_Zu erledigen_
Führe das Gespräch über die Schweizer Medienförderung im Anschluss an seinen letzten Satz weiter.

_Untersuchter Text_
+-------+
„Richter:innen müssen sich auch nicht mit Werbung finan­zieren“ – ein Gespräch über die Medienförderung

Am 13. Februar stimmt die Schweiz über das soge­nannte Mass­nah­men­paket zugun­sten der Medien ab. Gegner:innen befürchten eine Abhän­gig­keit des Jour­na­lismus vom Staat. Befürworter:innen hoffen dagegen auf mehr wirt­schaft­liche Unab­hän­gig­keit und Medi­en­viel­falt. Eine Einord­nung im Selbstgespräch. 

Wenn ein wich­tiger gesell­schaft­li­cher Entscheid ansteht, machen wir beim Lamm eigent­lich immer dasselbe: Wir fragen die, die davon am meisten betroffen sind, nach ihrer Einschät­zung. Das Medi­en­för­de­rungs­ge­setz erschwert dieses Proze­dere jedoch ein wenig. Als jour­na­li­sti­sches Medium gehören wir schliess­lich selbst zu den Betrof­fenen. Wir sind unserem Vorgehen trotzdem treu geblieben und haben mit uns selbst gespro­chen: Alex und Timo vom Lamm führen ein Gespräch über die Medienförderung.

Alex: Timo, wird das neue Medi­en­för­de­rungs­ge­setz auch die Arbeit beim Lamm verändern?

Timo: Auf jeden Fall. Gerade kleine Online­me­dien wie wir werden jetzt zum ersten Mal staat­liche Unter­stüt­zung erhalten. Das wird einiges verän­dern – wahr­schein­lich verbessern.

Alex: Werden andere Medien denn heute schon gefördert?

Timo: Natür­lich, das aktu­elle Medi­en­för­de­rungs­ge­setz wird nur um zwei zusätz­liche Säulen erwei­tert. Bislang gab es eine Zustell-Ermäs­si­gung für Tages- und Wochen­zei­tungen und für Verbands­zeit­schriften sowie Unter­stüt­zung für private Lokal­ra­dios und Regio­nal­fern­sehen. Ein wich­tiger Teil der Schweizer Medien bekommt also heute schon Geld vom Staat – was sich offen­sicht­lich bewährt hat. Ausserdem gibt es einen kleinen Topf für die Ausbil­dungs­för­de­rung, der im neuen Gesetz stark aufge­stockt wird. Das Lamm fällt in keine dieser Kate­go­rien und geht darum momentan noch leer aus.

Alex: Und was kommt jetzt neu hinzu?

Timo: Im neuen Medi­en­för­de­rungs­ge­setz sind zusätz­liche Posten vorge­sehen für die Früh­zu­stel­lung und für Online­me­dien. Unter­stüt­zung für die Früh­zu­stel­lung finde ich begrüs­sens­wert, wird für das Lamm aber nichts verändern.
+-------+
Daten zur Diagrammanalyse
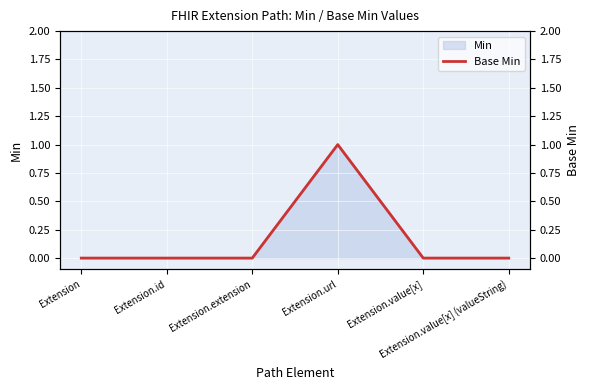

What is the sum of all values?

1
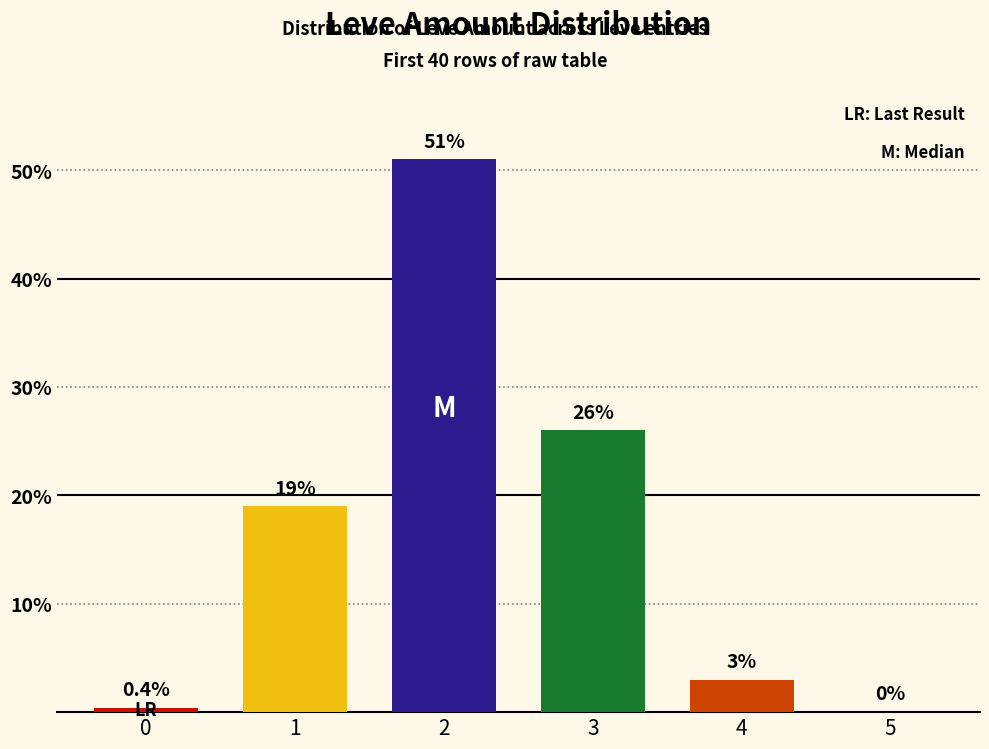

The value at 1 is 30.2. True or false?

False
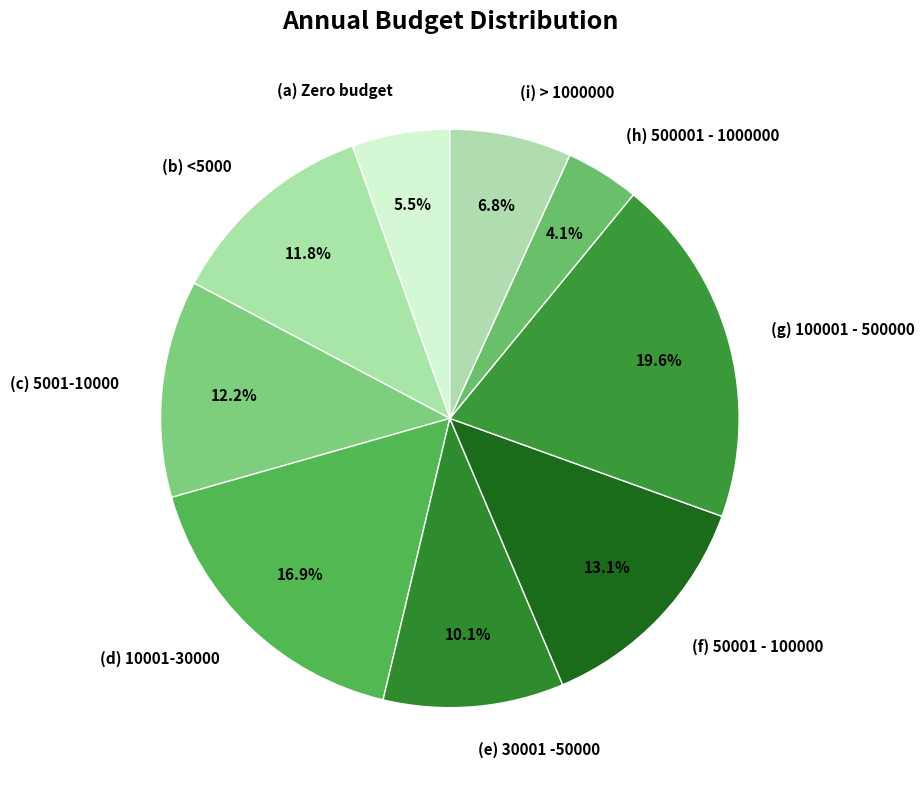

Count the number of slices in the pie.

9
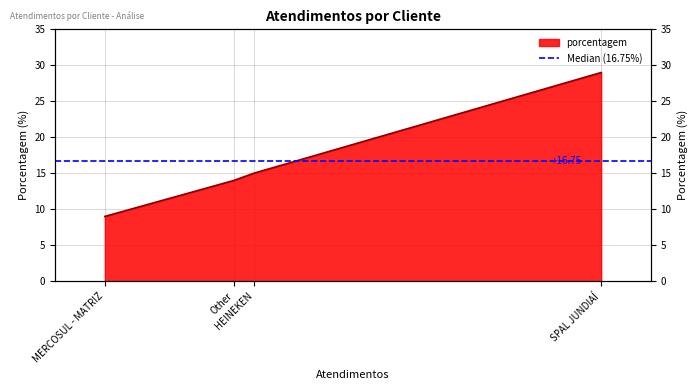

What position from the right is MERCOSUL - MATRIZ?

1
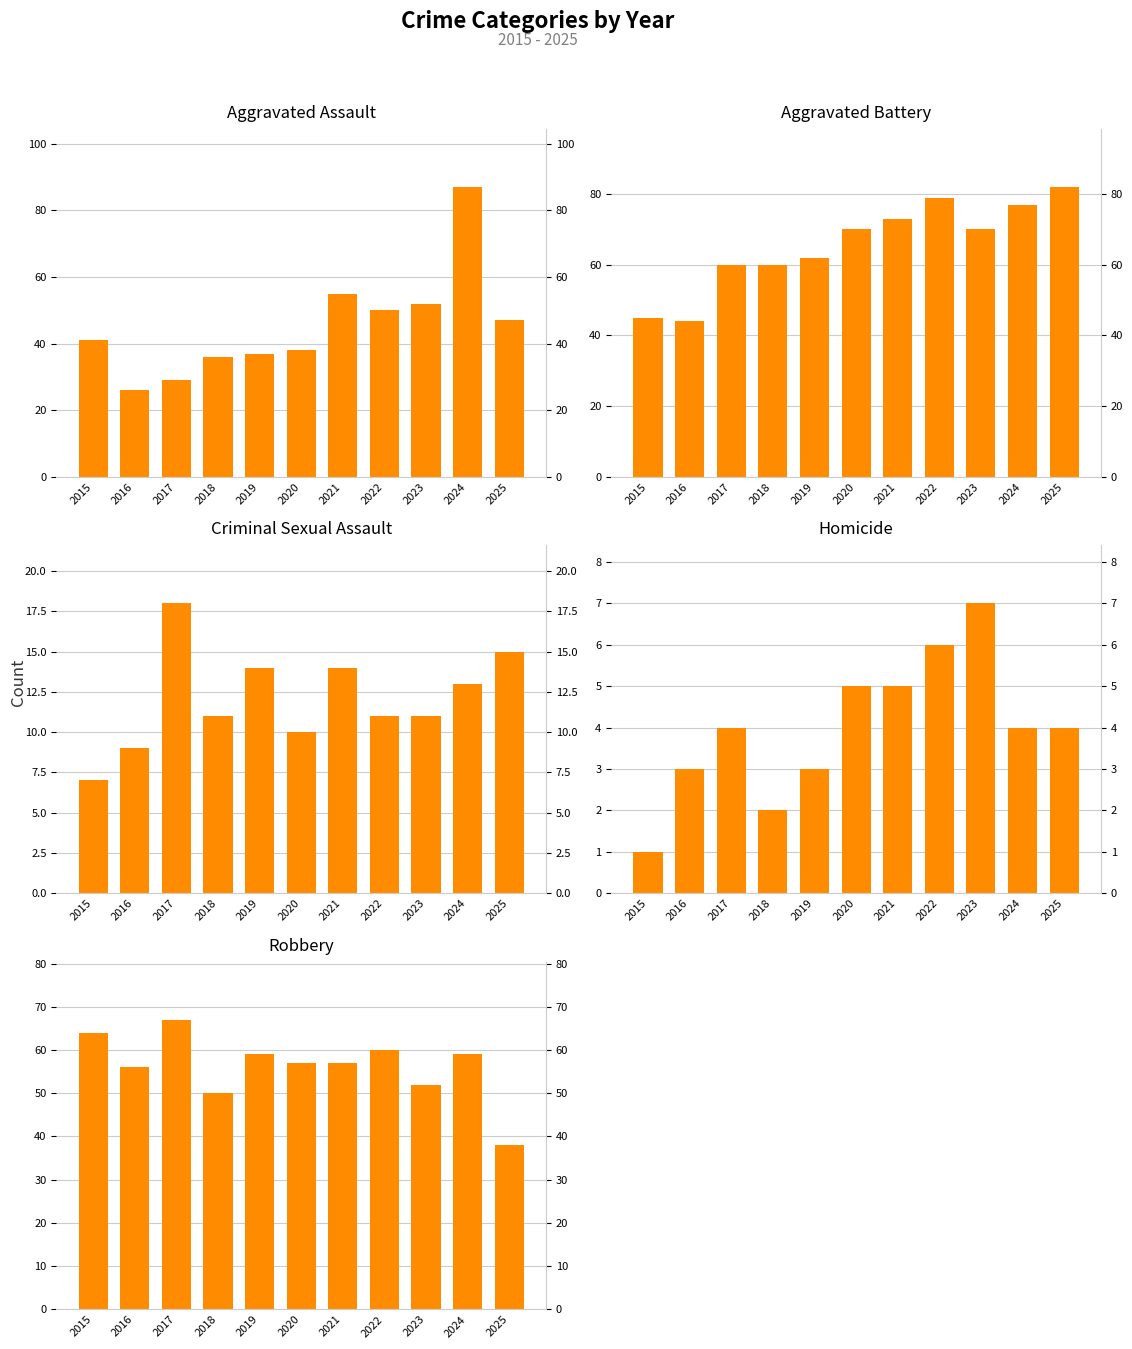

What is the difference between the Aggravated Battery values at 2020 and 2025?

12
+-------+
_Ergebnis der Aufgabe_
Alex: Bleibt also die letzte neue Säule, die Online­för­de­rung. Es leuchtet ein, dass ein reines Online­ma­gazin wie das Lamm von dieser Neue­rung betroffen sein wird. Wie wird das dann konkret aussehen?

30 Millionen CHF für Onlinemedien

Timo: Bei der Abstim­mung im Februar werden für alle Säulen der Medi­en­för­de­rung, die ich gerade aufge­zählt habe, zusätz­lich 120 Millionen CHF locker gemacht. Für Online­me­dien, die bislang gar nichts bekommen haben, sind 30 Millionen vorge­sehen. Gelder, von denen auch das Lamm einen Teil bean­tragen kann, um damit den laufenden Betrieb zu finan­zieren. Was bei uns sicher­lich bedeutet: Erst einmal die Löhne anheben. Konkret würden sich unsere Einnahmen mit den Beiträgen aus der Medi­en­för­de­rung wahr­schein­lich um etwa 50 % erhöhen.

Alex: Sprich: Unser flexi­bler Lohn wäre viel öfter beim Maximum von 22.- CHF/h. Das würde dazu führen, dass wir endlich einen Stun­den­lohn zahlen könnten, von dem man leben kann. Zum Vergleich, die letzten paar Monate lag der Flex-Lohn zwischen 12 und 15 CHF/h. Aber wir hatten auch Monate, in denen wir schluss­end­lich für gerade mal fünf CHF/h gear­beitet haben.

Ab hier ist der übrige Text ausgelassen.